## YOUR TASK
Reproduce the material below word for word, leaving out the pictures.

## STUDY MATERIAL

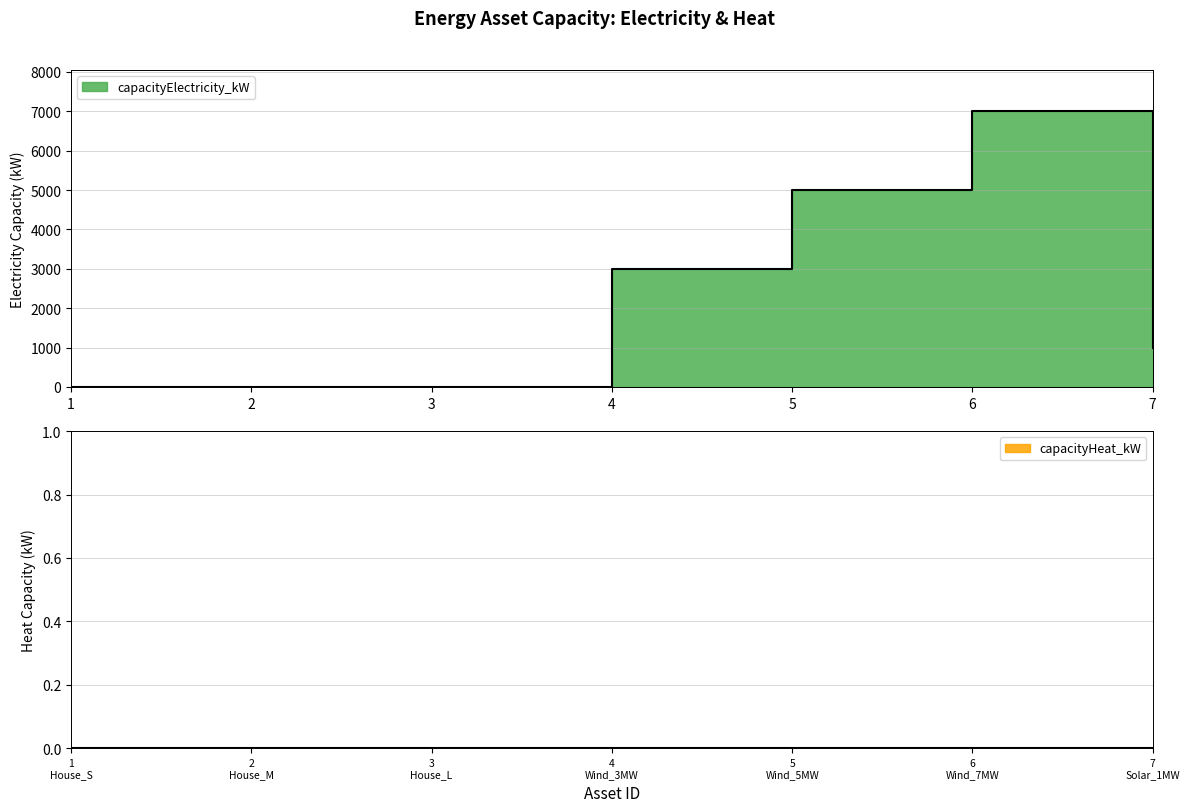

List the labels in order of value, smallest first.

1, 2, 3, 7, 4, 5, 6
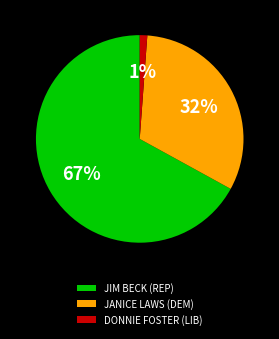

Which slice represents more than half of the pie?

JIM BECK (REP)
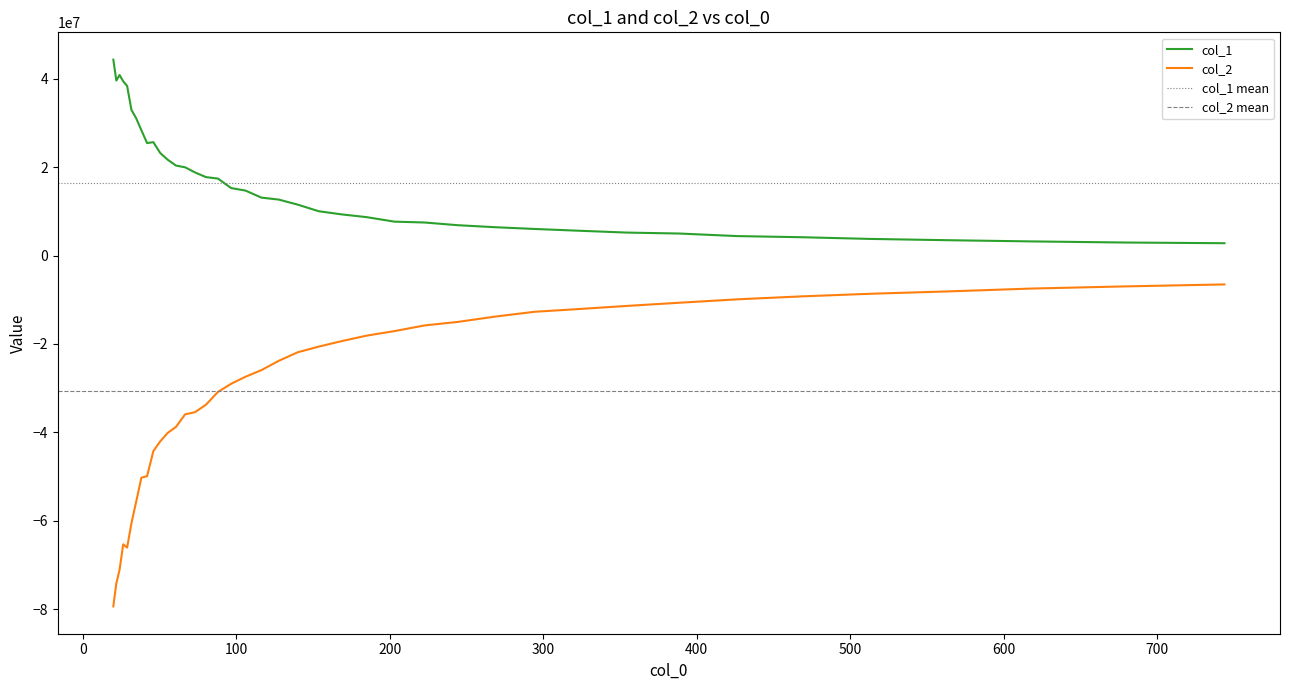

Reading right to left, transcribe all the data shown in this chart.

col_1: 2801191.2	2961334.0	3210873.8	3485162.9	3770741.9	4162181.0	4413190.5	4992490.4	5209445.4	5632858.0	6028492.1	6430851.5	6874323.4	7487707.8	7683476.2	8695352.4	9327419.5	10043251.6	11529478.9	12677207.9	13121954.6	14709979.5	15284583.5	17430058.3	17761350.2	18813656.0	19984685.5	20373363.9	21686741.2	23217736.5	25672343.4	25467412.8	28362915.3	31084605.8	32978841.0	38397503.2	39457873.7	40866527.3	39616666.8	44344368.2
col_2: -6526797.6	-6980747.9	-7463722.9	-8112550.6	-8637456.8	-9239654.7	-9899850.3	-10672667.1	-11396650.7	-12104532.9	-12723629.3	-13830898.5	-15012623.3	-15802818.0	-17094690.9	-18111233.6	-19356998.0	-20606773.6	-21873971.3	-23818366.1	-25926253.4	-27421252.2	-29018167.6	-30854270.5	-33747604.2	-35438691.6	-35933198.2	-38764646.1	-40124736.6	-42044005.0	-44251819.8	-49907360.9	-50272264.8	-55693051.0	-60581958.3	-66085160.8	-65355865.1	-71090826.1	-74202190.3	-79398046.8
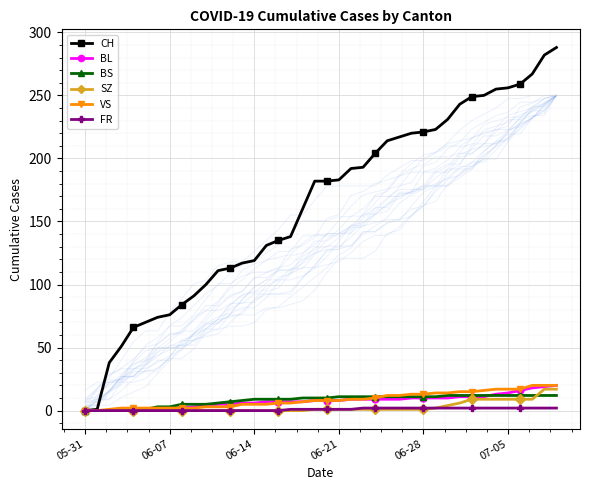

What is the difference between the second highest and second lowest values in the BS series?

12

## RESPONSE BOX
List the labels in order of value, smallest first.

1, 2, 3, 7, 4, 5, 6

Which slice represents more than half of the pie?

JIM BECK (REP)

Reading right to left, transcribe all the data shown in this chart.

col_1: 2801191.2	2961334.0	3210873.8	3485162.9	3770741.9	4162181.0	4413190.5	4992490.4	5209445.4	5632858.0	6028492.1	6430851.5	6874323.4	7487707.8	7683476.2	8695352.4	9327419.5	10043251.6	11529478.9	12677207.9	13121954.6	14709979.5	15284583.5	17430058.3	17761350.2	18813656.0	19984685.5	20373363.9	21686741.2	23217736.5	25672343.4	25467412.8	28362915.3	31084605.8	32978841.0	38397503.2	39457873.7	40866527.3	39616666.8	44344368.2
col_2: -6526797.6	-6980747.9	-7463722.9	-8112550.6	-8637456.8	-9239654.7	-9899850.3	-10672667.1	-11396650.7	-12104532.9	-12723629.3	-13830898.5	-15012623.3	-15802818.0	-17094690.9	-18111233.6	-19356998.0	-20606773.6	-21873971.3	-23818366.1	-25926253.4	-27421252.2	-29018167.6	-30854270.5	-33747604.2	-35438691.6	-35933198.2	-38764646.1	-40124736.6	-42044005.0	-44251819.8	-49907360.9	-50272264.8	-55693051.0	-60581958.3	-66085160.8	-65355865.1	-71090826.1	-74202190.3	-79398046.8

What is the difference between the second highest and second lowest values in the BS series?

12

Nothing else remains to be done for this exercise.